QUOTED PASSAGE:
┄┄┄┄┄┄┄┄┄┄┄┄┄┄┄┄┄┄┄┄
SlothBot Takes Its Time to Monitor Jungle Canopy Environments

Sloths are famous for living life slowly, and that certainly isn’t an unfounded stereotype. Modern tree sloths survive mostly on leaves found in the jungles of South America and Central America — a diet that offers very few calories. Because they consume so few calories, they need to expend as little energy as possible throughout the day. That results in the slow movement that sloths have become known for. A team of engineers from Georgia Tech have applied that same “theory of slowness” to a robot for environmental monitoring, and have appropriately named it SlothBot.

Most of the robots that make the headlines end up there because they do something physically impressive. That could be object manipulation that approaches the dexterity of human hands. Or, it could be the ability to move extremely quickly over uneven terrain. But, while those robots may be impressive, that doesn’t mean they’re suited to every task. Many jobs require a more subtle approach. In the case of SlothBot, that job is environmental monitoring of jungle canopies. To do that job, a robot needs to be able to stay up in the treetops for months at a time. That requires energy efficiency, which is why the engineers from Georgia Tech turned to the humble sloth for inspiration.
┄┄┄┄┄┄┄┄┄┄┄┄┄┄┄┄┄┄┄┄
EXERCISE A: Echo the part of the SlothBot article that opens with the words containing "Most of the" and closes with "sloth for inspiration.".
EXERCISE B: According to the SlothBot article, what do modern tree sloths mostly survive on?
Nothing in the listing is needed here.

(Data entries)
┄┄┄┄┄┄┄┄┄┄┄┄┄┄┄┄┄┄┄┄
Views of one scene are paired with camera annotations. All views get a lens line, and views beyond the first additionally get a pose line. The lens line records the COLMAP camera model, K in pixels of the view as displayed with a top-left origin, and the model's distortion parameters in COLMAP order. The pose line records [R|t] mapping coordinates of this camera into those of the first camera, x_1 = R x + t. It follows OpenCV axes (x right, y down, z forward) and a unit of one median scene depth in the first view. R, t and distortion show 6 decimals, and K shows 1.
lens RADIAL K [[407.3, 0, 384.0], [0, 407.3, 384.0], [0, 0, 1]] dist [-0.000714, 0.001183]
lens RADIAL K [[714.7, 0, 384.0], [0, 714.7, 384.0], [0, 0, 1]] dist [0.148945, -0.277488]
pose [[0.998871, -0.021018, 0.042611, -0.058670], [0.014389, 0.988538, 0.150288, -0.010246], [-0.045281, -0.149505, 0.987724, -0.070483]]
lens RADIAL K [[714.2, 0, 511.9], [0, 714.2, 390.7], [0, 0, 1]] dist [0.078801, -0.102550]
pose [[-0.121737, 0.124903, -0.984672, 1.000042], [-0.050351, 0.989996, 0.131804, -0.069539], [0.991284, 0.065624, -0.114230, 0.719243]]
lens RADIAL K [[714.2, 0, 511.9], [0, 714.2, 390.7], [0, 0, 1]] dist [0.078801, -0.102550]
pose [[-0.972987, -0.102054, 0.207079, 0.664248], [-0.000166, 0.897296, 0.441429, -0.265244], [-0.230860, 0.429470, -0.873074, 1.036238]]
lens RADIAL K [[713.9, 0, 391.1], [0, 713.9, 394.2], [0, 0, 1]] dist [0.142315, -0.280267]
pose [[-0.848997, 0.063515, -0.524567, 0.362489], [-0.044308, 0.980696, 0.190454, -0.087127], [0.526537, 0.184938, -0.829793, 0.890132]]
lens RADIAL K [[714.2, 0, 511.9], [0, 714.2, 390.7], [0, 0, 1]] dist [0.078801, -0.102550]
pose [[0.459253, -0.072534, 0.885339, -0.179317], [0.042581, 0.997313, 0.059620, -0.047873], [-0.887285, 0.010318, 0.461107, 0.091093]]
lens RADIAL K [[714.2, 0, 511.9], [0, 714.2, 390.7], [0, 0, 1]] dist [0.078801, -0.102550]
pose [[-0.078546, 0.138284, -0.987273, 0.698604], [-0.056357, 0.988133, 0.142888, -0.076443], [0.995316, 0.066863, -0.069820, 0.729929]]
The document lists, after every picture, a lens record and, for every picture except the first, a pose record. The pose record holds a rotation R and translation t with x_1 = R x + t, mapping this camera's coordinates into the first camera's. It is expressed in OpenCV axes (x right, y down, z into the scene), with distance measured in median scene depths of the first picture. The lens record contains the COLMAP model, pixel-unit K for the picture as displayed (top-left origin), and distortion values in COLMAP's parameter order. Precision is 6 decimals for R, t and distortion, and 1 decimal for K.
┄┄┄┄┄┄┄┄┄┄┄┄┄┄┄┄┄┄┄┄
WRITTEN REPLY A:
Most of the robots that make the headlines end up there because they do something physically impressive. That could be object manipulation that approaches the dexterity of human hands. Or, it could be the ability to move extremely quickly over uneven terrain. But, while those robots may be impressive, that doesn’t mean they’re suited to every task. Many jobs require a more subtle approach. In the case of SlothBot, that job is environmental monitoring of jungle canopies. To do that job, a robot needs to be able to stay up in the treetops for months at a time. That requires energy efficiency, which is why the engineers from Georgia Tech turned to the humble sloth for inspiration.

WRITTEN REPLY B: Leaves found in the jungles of South America and Central America.